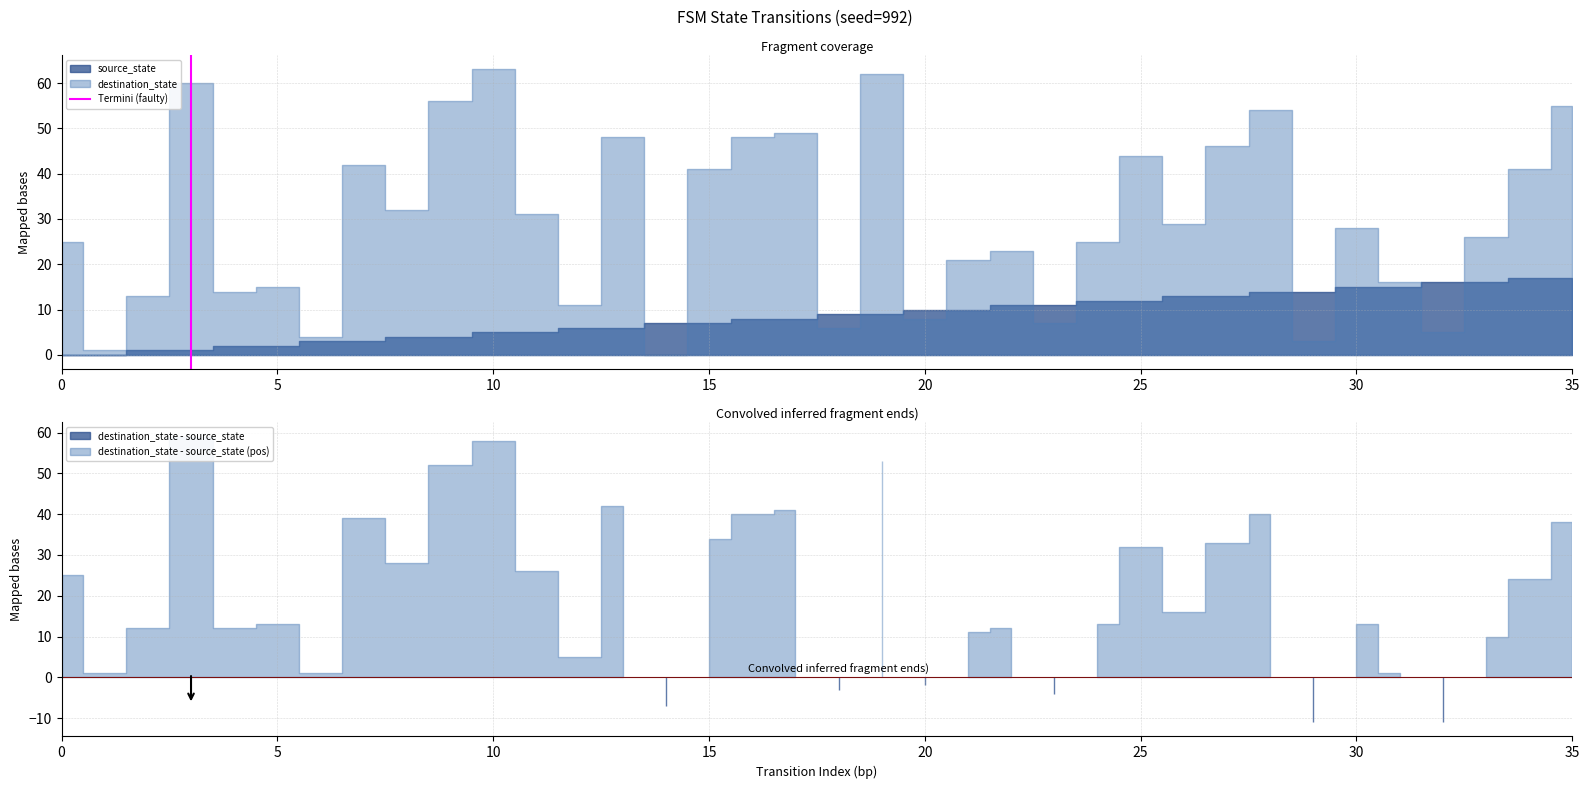

How many data points are less than 1?

1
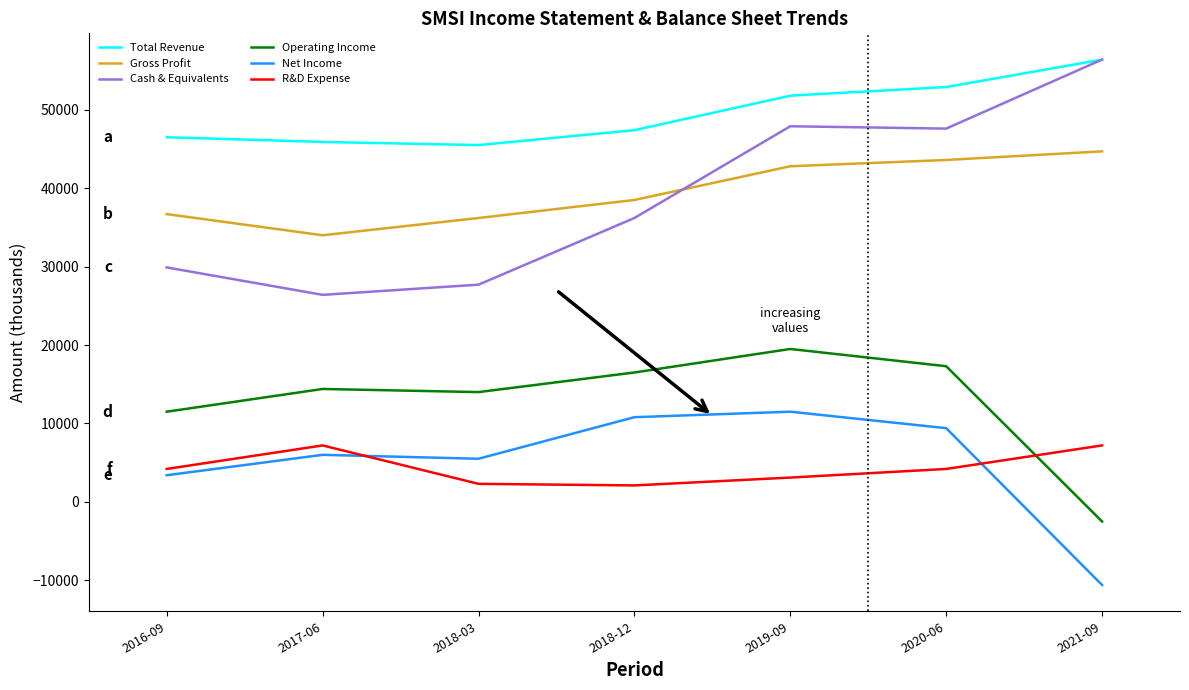

True or false: Gross Profit and Operating Income cross at least once.

False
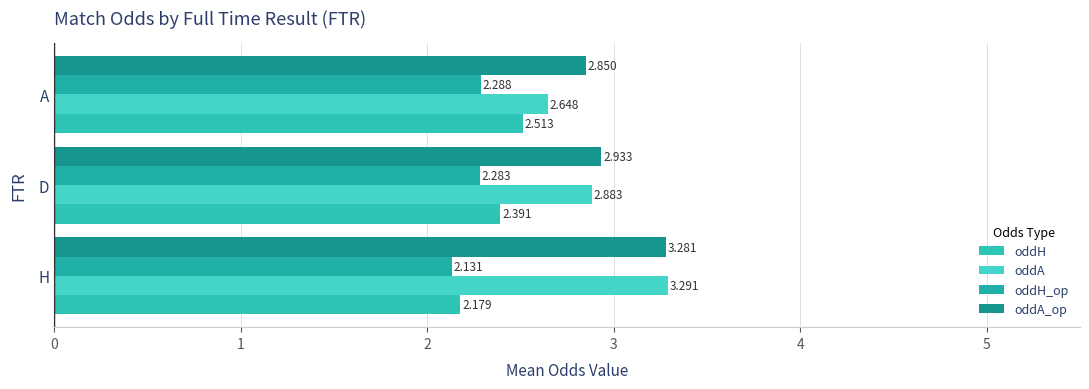

How many data points does each series have?

3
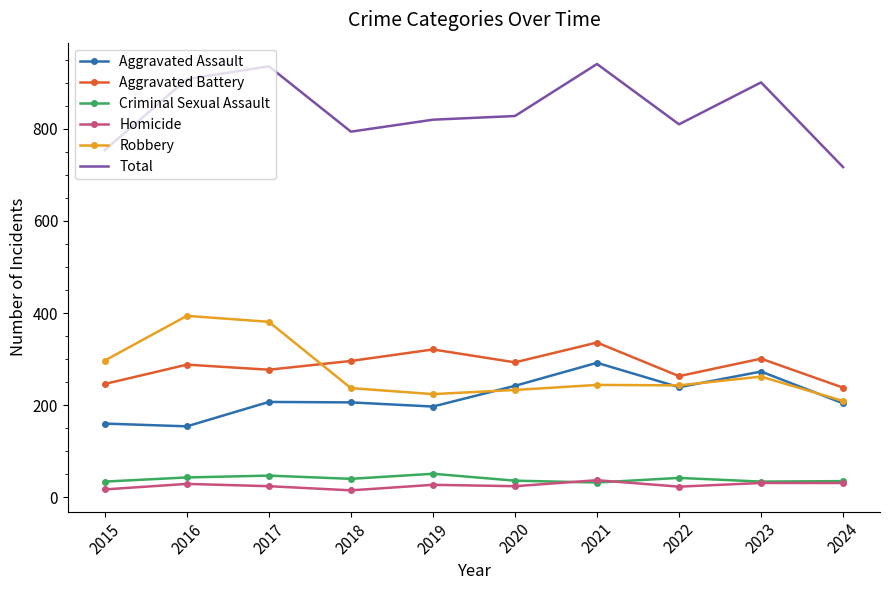

What is the spread (max minus min) of values at 2017?

912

- **Your assignment**
Return every line from the one containing "True or false: Gross" through the end of the rows, both ends included, copied word for word. Leave the pictures out.

- **Exercise result**
True or false: Gross Profit and Operating Income cross at least once.

False

How many data points does each series have?

3

What is the spread (max minus min) of values at 2017?

912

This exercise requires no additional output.